### Given data

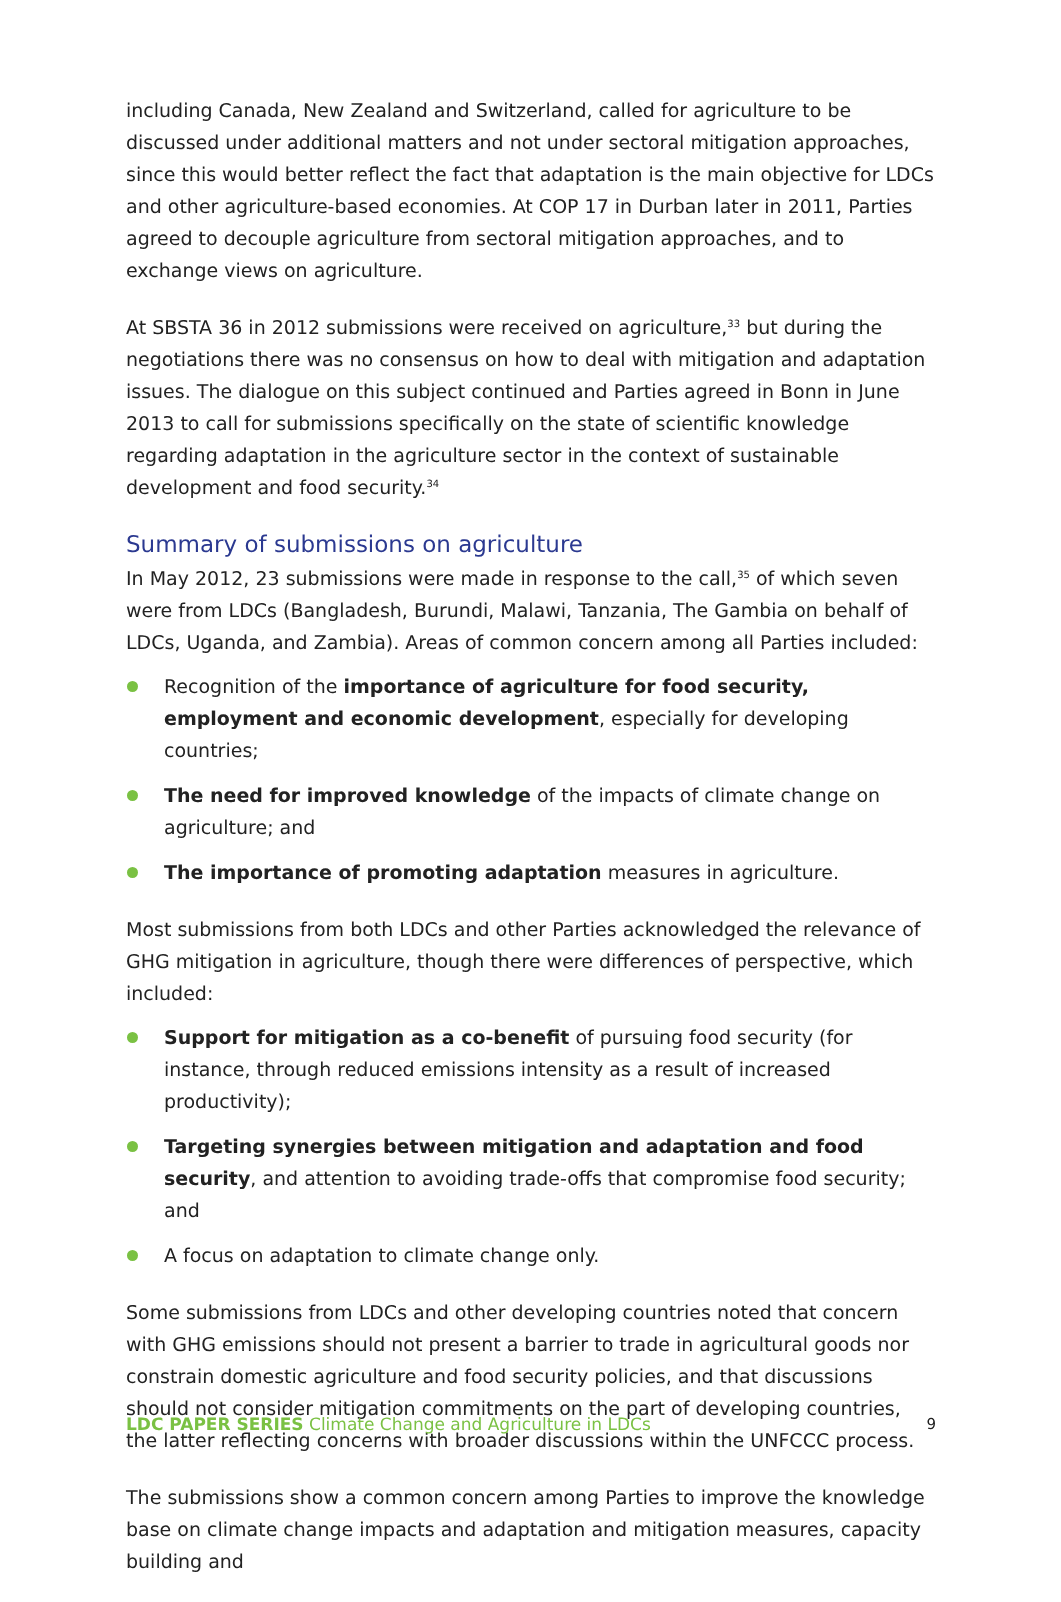including Canada, New Zealand and Switzerland, called for agriculture to be discussed under additional matters and not under sectoral mitigation approaches, since this would better reflect the fact that adaptation is the main objective for LDCs and other agriculture-based economies. At COP 17 in Durban later in 2011, Parties agreed to decouple agriculture from sectoral mitigation approaches, and to exchange views on agriculture.
At SBSTA 36 in 2012 submissions were received on agriculture,<sup>33</sup> but during the negotiations there was no consensus on how to deal with mitigation and adaptation issues. The dialogue on this subject continued and Parties agreed in Bonn in June 2013 to call for submissions specifically on the state of scientific knowledge regarding adaptation in the agriculture sector in the context of sustainable development and food security.<sup>34</sup>
Summary of submissions on agriculture
In May 2012, 23 submissions were made in response to the call,<sup>35</sup> of which seven were from LDCs (Bangladesh, Burundi, Malawi, Tanzania, The Gambia on behalf of LDCs, Uganda, and Zambia). Areas of common concern among all Parties included:
Recognition of the importance of agriculture for food security, employment and economic development, especially for developing countries;
The need for improved knowledge of the impacts of climate change on agriculture; and
The importance of promoting adaptation measures in agriculture.
Most submissions from both LDCs and other Parties acknowledged the relevance of GHG mitigation in agriculture, though there were differences of perspective, which included:
Support for mitigation as a co-benefit of pursuing food security (for instance, through reduced emissions intensity as a result of increased productivity);
Targeting synergies between mitigation and adaptation and food security, and attention to avoiding trade-offs that compromise food security; and
A focus on adaptation to climate change only.
Some submissions from LDCs and other developing countries noted that concern with GHG emissions should not present a barrier to trade in agricultural goods nor constrain domestic agriculture and food security policies, and that discussions should not consider mitigation commitments on the part of developing countries, the latter reflecting concerns with broader discussions within the UNFCCC process.
The submissions show a common concern among Parties to improve the knowledge base on climate change impacts and adaptation and mitigation measures, capacity building and
LDC PAPER SERIES Climate Change and Agriculture in LDCs 9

######

What to do: The lines to copy run from the one containing "The submissions show" through the last line above. Copy them exactly and include nothing else.

Response area:
The submissions show a common concern among Parties to improve the knowledge base on climate change impacts and adaptation and mitigation measures, capacity building and
LDC PAPER SERIES Climate Change and Agriculture in LDCs 9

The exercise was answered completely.